Sidley Austin's Jeffrey Green, Justin Becker, Katy (Yin Yee) Ho, Carol Lynn Thompson, Dana Angood and Patrick Bryant worked with UCLA School of Law's Adam Romero on behalf of scholars who study the LGBT population.

"Despite expanded legal rights and increased social acceptance of LGB people, many still experience widespread employment discrimination. Such discrimination is worse in states that do not have antidiscrimination statutes expressly prohibiting sexual orientation discrimination," they wrote.

Robbins, Russell, Englert, Orseck, Untereiner & Sauber's Roy Englert, Jr., Laurie Rubenstein, Peter Gabrielli and Carolyn Forstein represented Republicans, former Republicans, and political conservatives from diverse backgrounds.

"Basic principles of textualism resolve this case," they wrote. They urged the court to apply Title VII's words "to mean what they say: It is unlawful for an employee's sex to contribute to an employer's decision to discharge or otherwise discriminate against the employee."

The list goes on. 

Allen & Overy's Andrew Rhys Davies led a team representing linguists, professors, and scholars of corpus linguistics, because why not? ("Amici submit this brief to assist the court in understanding the ordinary meaning of 'sex' in Title VII through a corpus linguistics analysis of how the words 'sex' and 'gender' were used, and were not used, in the 1960s when Title VII was enacted.")

Cleary Gottlieb Steen & Hamilton partners Howard Zelbo and Carmine Boccuzzi, Jr. with associates Mark McDonald & Aaron Francis joined with the Transgender Legal Defense & Education Fund in a brief supported by 33 other signatories representing local and state-based organizations.

Jeffrey Trachtman of Kramer Levin Naftalis & Frankel represented more than 700 individual clergy and faith leaders.

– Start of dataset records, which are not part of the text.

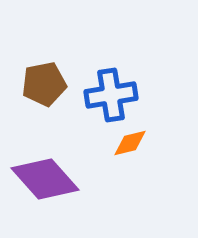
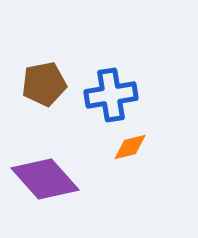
orange diamond: moved 4 px down
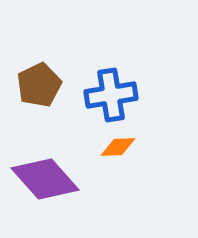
brown pentagon: moved 5 px left, 1 px down; rotated 15 degrees counterclockwise
orange diamond: moved 12 px left; rotated 12 degrees clockwise
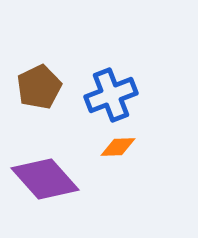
brown pentagon: moved 2 px down
blue cross: rotated 12 degrees counterclockwise
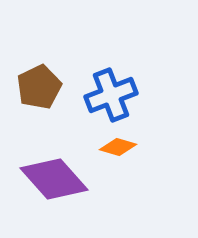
orange diamond: rotated 18 degrees clockwise
purple diamond: moved 9 px right
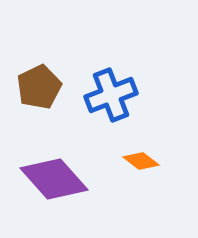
orange diamond: moved 23 px right, 14 px down; rotated 21 degrees clockwise
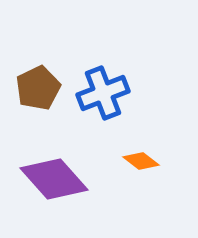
brown pentagon: moved 1 px left, 1 px down
blue cross: moved 8 px left, 2 px up
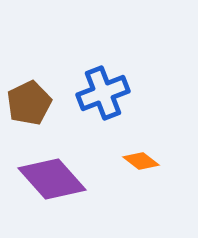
brown pentagon: moved 9 px left, 15 px down
purple diamond: moved 2 px left
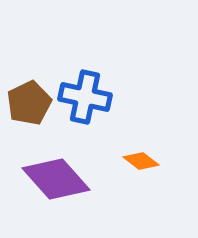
blue cross: moved 18 px left, 4 px down; rotated 33 degrees clockwise
purple diamond: moved 4 px right
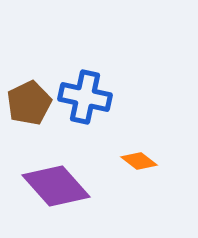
orange diamond: moved 2 px left
purple diamond: moved 7 px down
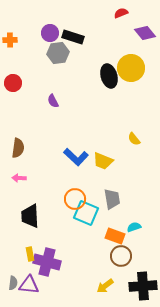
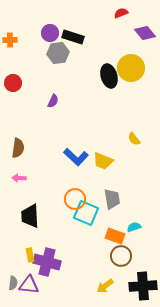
purple semicircle: rotated 128 degrees counterclockwise
yellow rectangle: moved 1 px down
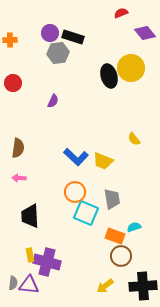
orange circle: moved 7 px up
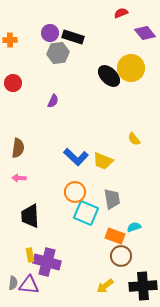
black ellipse: rotated 30 degrees counterclockwise
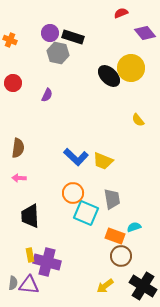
orange cross: rotated 24 degrees clockwise
gray hexagon: rotated 20 degrees clockwise
purple semicircle: moved 6 px left, 6 px up
yellow semicircle: moved 4 px right, 19 px up
orange circle: moved 2 px left, 1 px down
black cross: rotated 36 degrees clockwise
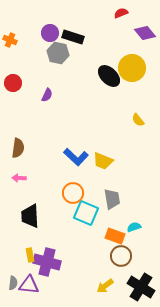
yellow circle: moved 1 px right
black cross: moved 2 px left, 1 px down
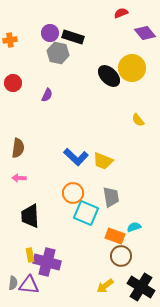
orange cross: rotated 32 degrees counterclockwise
gray trapezoid: moved 1 px left, 2 px up
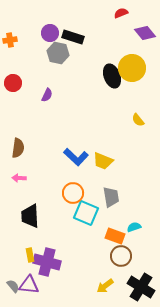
black ellipse: moved 3 px right; rotated 25 degrees clockwise
gray semicircle: moved 3 px down; rotated 48 degrees counterclockwise
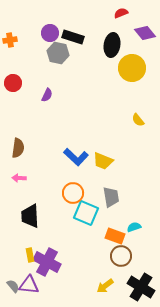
black ellipse: moved 31 px up; rotated 30 degrees clockwise
purple cross: rotated 12 degrees clockwise
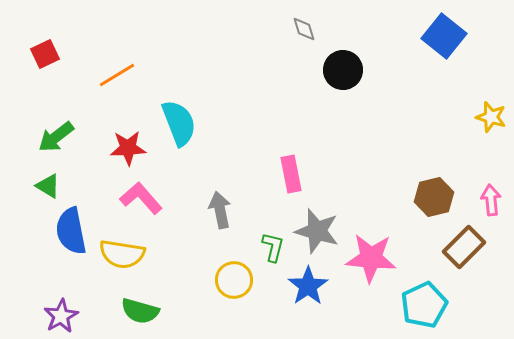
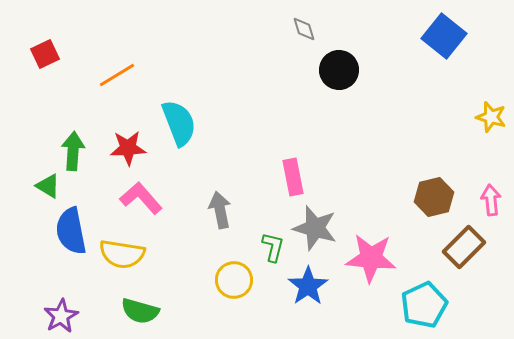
black circle: moved 4 px left
green arrow: moved 17 px right, 14 px down; rotated 132 degrees clockwise
pink rectangle: moved 2 px right, 3 px down
gray star: moved 2 px left, 3 px up
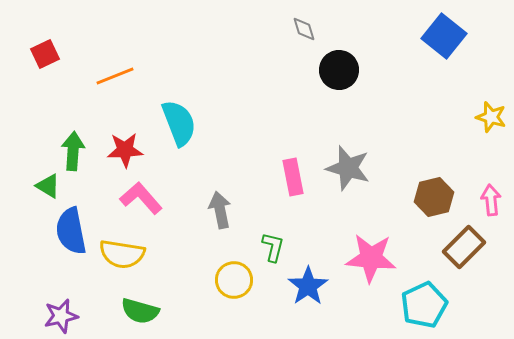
orange line: moved 2 px left, 1 px down; rotated 9 degrees clockwise
red star: moved 3 px left, 2 px down
gray star: moved 33 px right, 60 px up
purple star: rotated 16 degrees clockwise
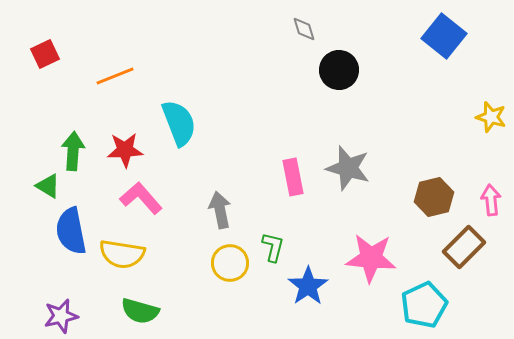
yellow circle: moved 4 px left, 17 px up
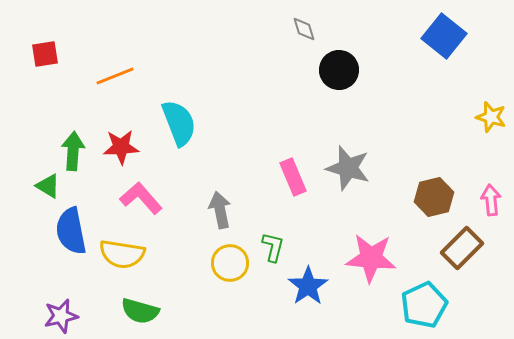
red square: rotated 16 degrees clockwise
red star: moved 4 px left, 3 px up
pink rectangle: rotated 12 degrees counterclockwise
brown rectangle: moved 2 px left, 1 px down
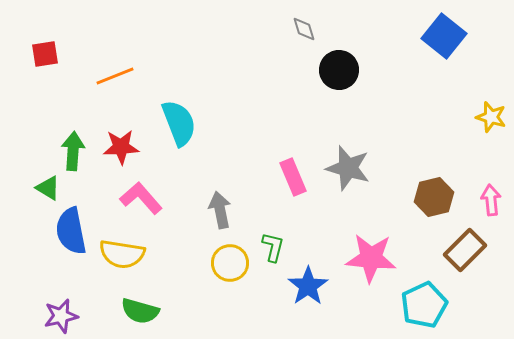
green triangle: moved 2 px down
brown rectangle: moved 3 px right, 2 px down
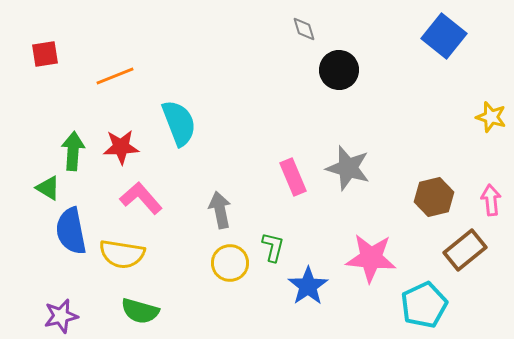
brown rectangle: rotated 6 degrees clockwise
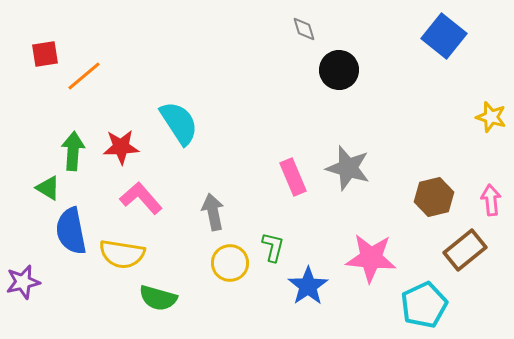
orange line: moved 31 px left; rotated 18 degrees counterclockwise
cyan semicircle: rotated 12 degrees counterclockwise
gray arrow: moved 7 px left, 2 px down
green semicircle: moved 18 px right, 13 px up
purple star: moved 38 px left, 34 px up
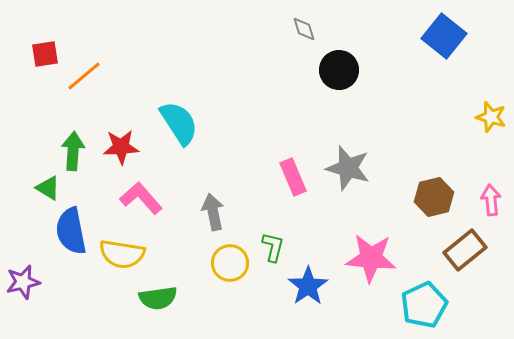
green semicircle: rotated 24 degrees counterclockwise
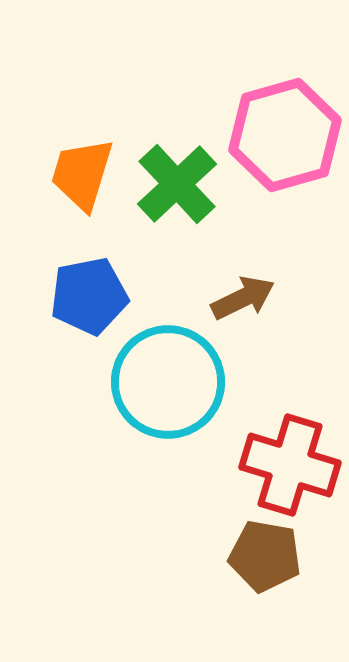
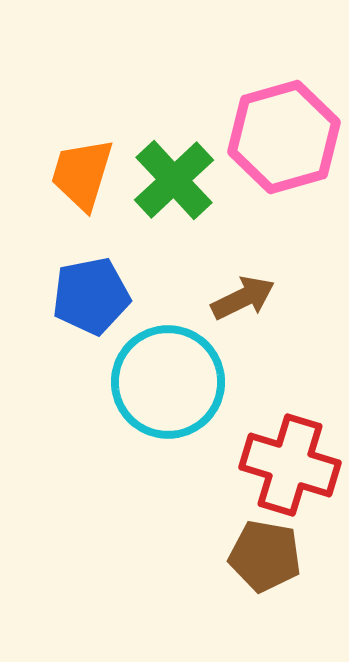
pink hexagon: moved 1 px left, 2 px down
green cross: moved 3 px left, 4 px up
blue pentagon: moved 2 px right
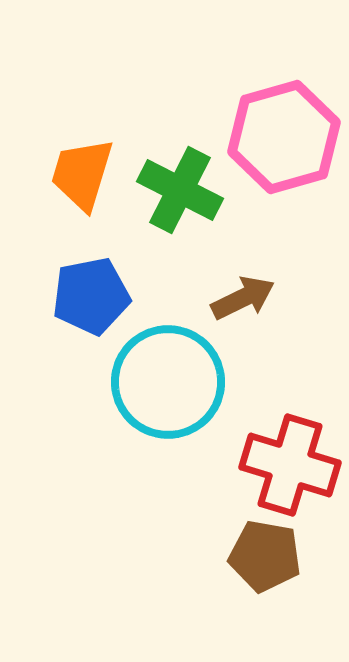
green cross: moved 6 px right, 10 px down; rotated 20 degrees counterclockwise
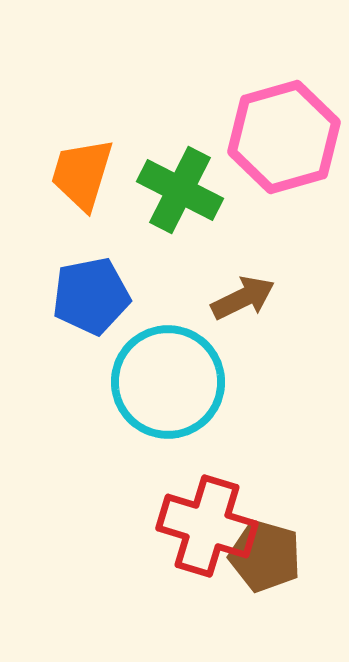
red cross: moved 83 px left, 61 px down
brown pentagon: rotated 6 degrees clockwise
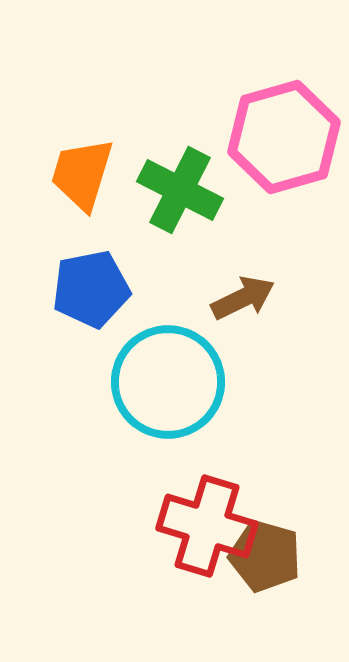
blue pentagon: moved 7 px up
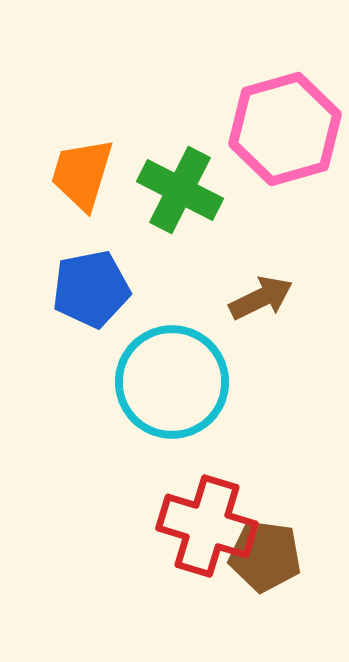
pink hexagon: moved 1 px right, 8 px up
brown arrow: moved 18 px right
cyan circle: moved 4 px right
brown pentagon: rotated 8 degrees counterclockwise
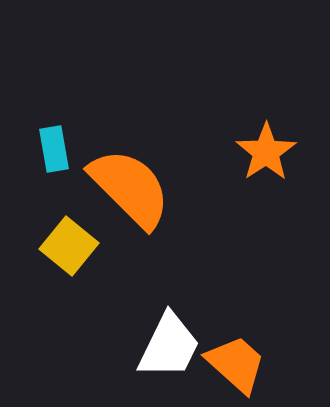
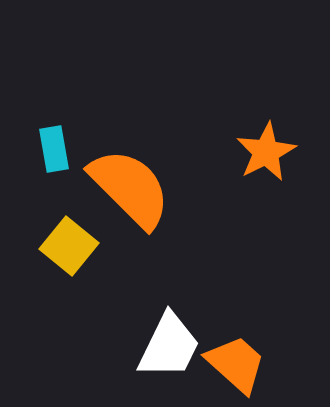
orange star: rotated 6 degrees clockwise
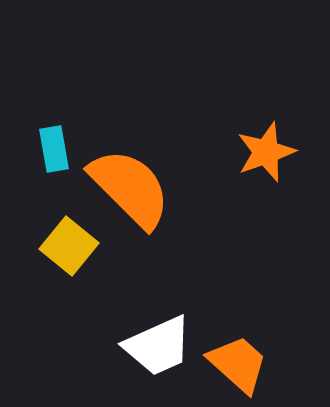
orange star: rotated 8 degrees clockwise
white trapezoid: moved 11 px left; rotated 40 degrees clockwise
orange trapezoid: moved 2 px right
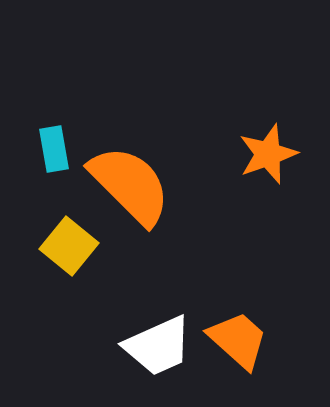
orange star: moved 2 px right, 2 px down
orange semicircle: moved 3 px up
orange trapezoid: moved 24 px up
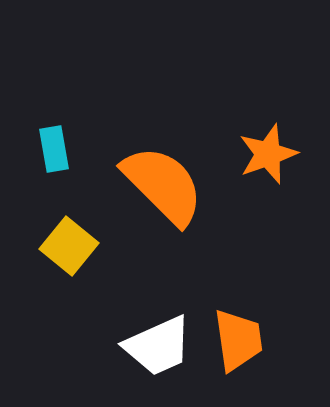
orange semicircle: moved 33 px right
orange trapezoid: rotated 40 degrees clockwise
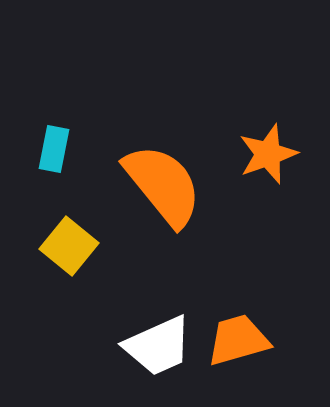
cyan rectangle: rotated 21 degrees clockwise
orange semicircle: rotated 6 degrees clockwise
orange trapezoid: rotated 98 degrees counterclockwise
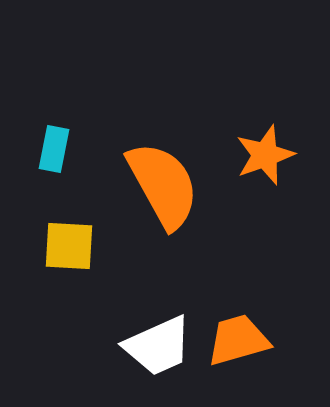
orange star: moved 3 px left, 1 px down
orange semicircle: rotated 10 degrees clockwise
yellow square: rotated 36 degrees counterclockwise
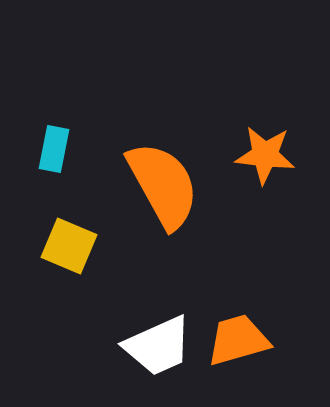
orange star: rotated 26 degrees clockwise
yellow square: rotated 20 degrees clockwise
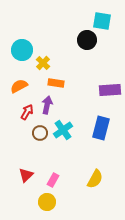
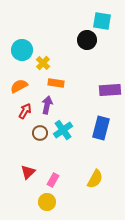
red arrow: moved 2 px left, 1 px up
red triangle: moved 2 px right, 3 px up
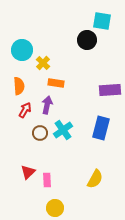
orange semicircle: rotated 114 degrees clockwise
red arrow: moved 1 px up
pink rectangle: moved 6 px left; rotated 32 degrees counterclockwise
yellow circle: moved 8 px right, 6 px down
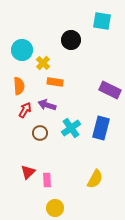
black circle: moved 16 px left
orange rectangle: moved 1 px left, 1 px up
purple rectangle: rotated 30 degrees clockwise
purple arrow: rotated 84 degrees counterclockwise
cyan cross: moved 8 px right, 2 px up
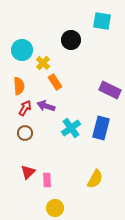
orange rectangle: rotated 49 degrees clockwise
purple arrow: moved 1 px left, 1 px down
red arrow: moved 2 px up
brown circle: moved 15 px left
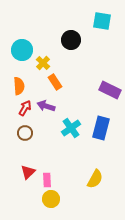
yellow circle: moved 4 px left, 9 px up
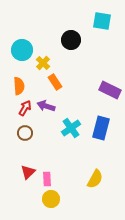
pink rectangle: moved 1 px up
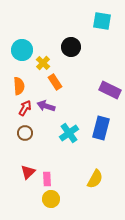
black circle: moved 7 px down
cyan cross: moved 2 px left, 5 px down
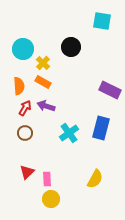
cyan circle: moved 1 px right, 1 px up
orange rectangle: moved 12 px left; rotated 28 degrees counterclockwise
red triangle: moved 1 px left
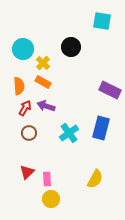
brown circle: moved 4 px right
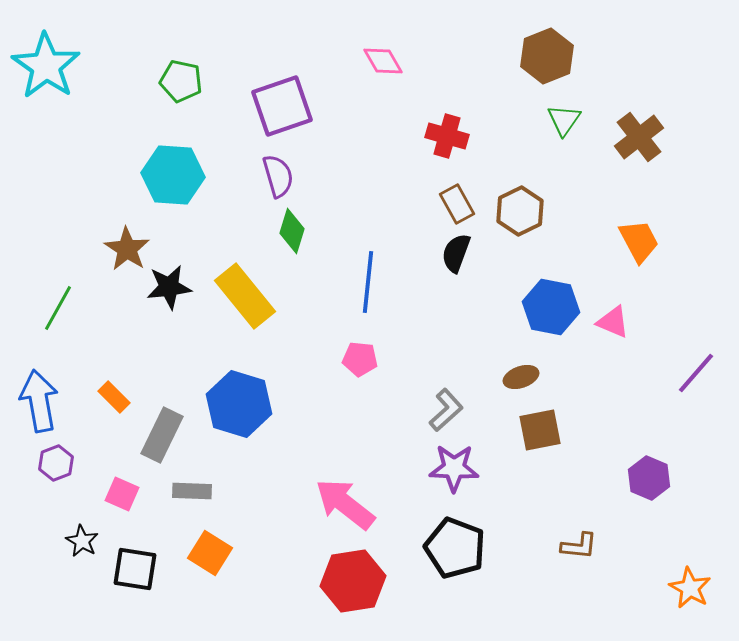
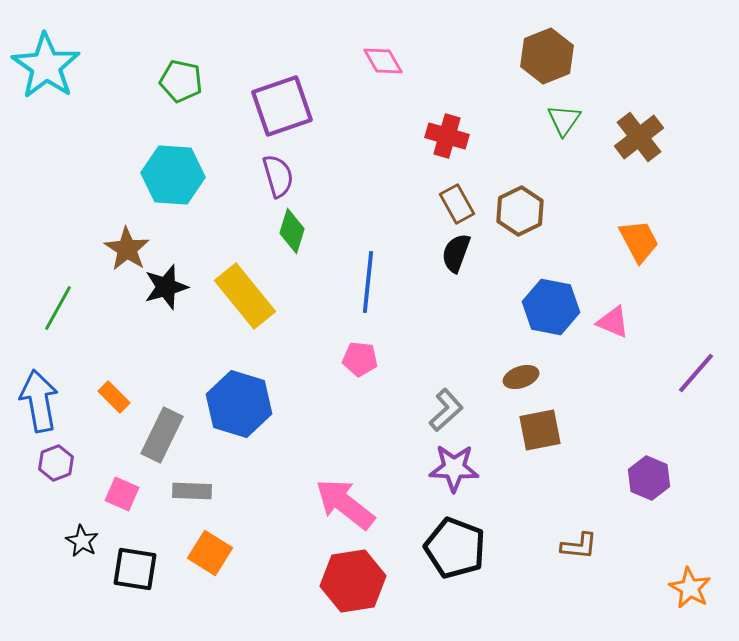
black star at (169, 287): moved 3 px left; rotated 9 degrees counterclockwise
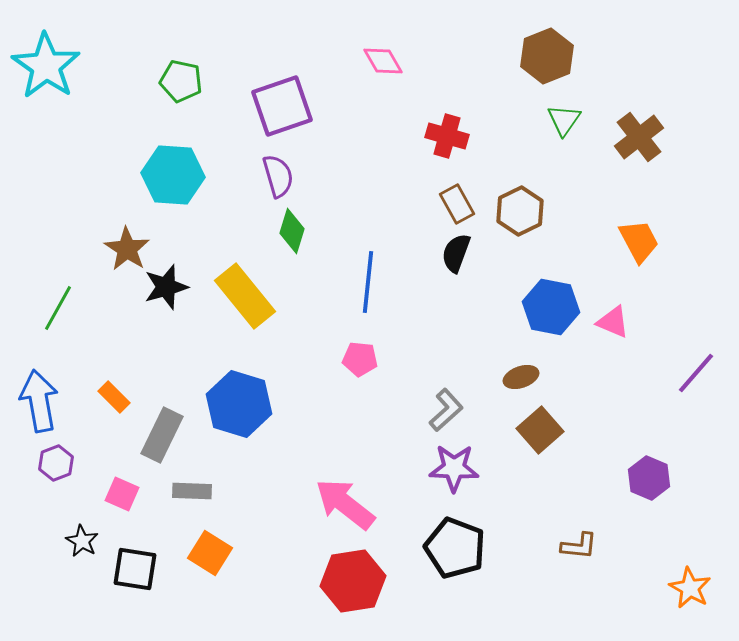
brown square at (540, 430): rotated 30 degrees counterclockwise
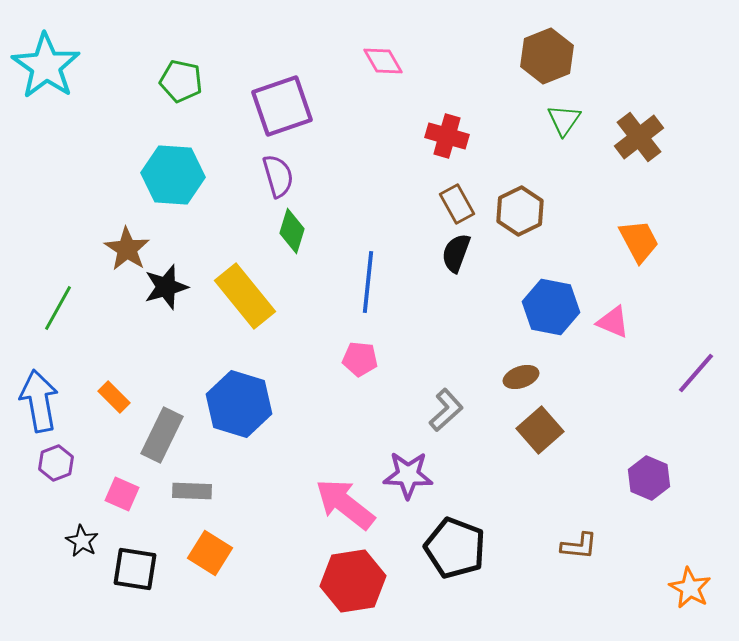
purple star at (454, 468): moved 46 px left, 7 px down
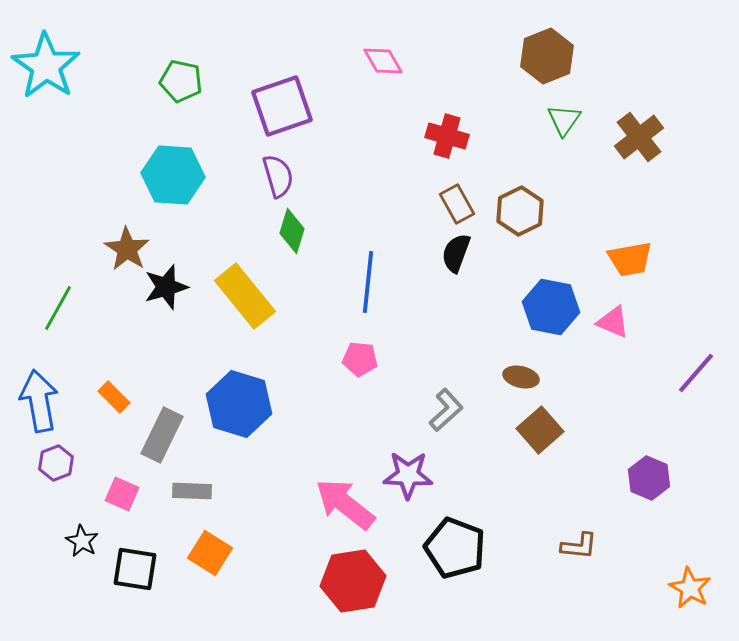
orange trapezoid at (639, 241): moved 9 px left, 18 px down; rotated 108 degrees clockwise
brown ellipse at (521, 377): rotated 32 degrees clockwise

Evan Wolfson led a Dentons team on behalf of former government officials and career employees, including well-known names such as William Baer, James Cole, Jenny Yang, William Schultz, David Lopez, Arne Duncan and Chai Feldblum.

The Lawyers' Committee for Civil Rights Under the Law tapped counsel including Orrick, Herrington & Sutcliffe's Daniel Rubens, Samuel Harbourt and Ethan Fallon. 

Pillsbury Winthrop Shaw Pittman's Richard Segal, Cynthia Cook Robertson and Robert C.K. Boyd teamed up with Columbia Law School's Suzanne Goldberg to represent women CEOs and other executives.

Wilmer Cutler Pickering Hale and Dorr's Alan Schoenfeld led a team representing GLBTQ Legal Advocates & Defenders, or GLAD.

Husch Blackwell's Joseph Diedrich and others filed a brief on behalf of an array of Wisconsin-based advocacy organizations

Leading associations of psychologists, psychiatrists, mental health professionals and behavioral scientists tapped Jenner & Block lawyers led by Jessica Ring Amunson.

And how's this for an all-star lineup?

Harvard Law School's Lawrence Tribe along with Joshua Matz and Alexandra Conlon of Kaplan Hecker & Fink represented Walter Dellinger, Karen Dunn, Neal Katyal, Theodore Olson and Seth Waxman—four former Solicitors General and Acting Solicitors General of the United States, and a former Associate White House Counsel.

We'll let them have the last word.

"These cases are simpler than they seem," they wrote. "Here, all that is necessary to decide the questions presented is a direct application of textualist principles to the plain language of Title VII."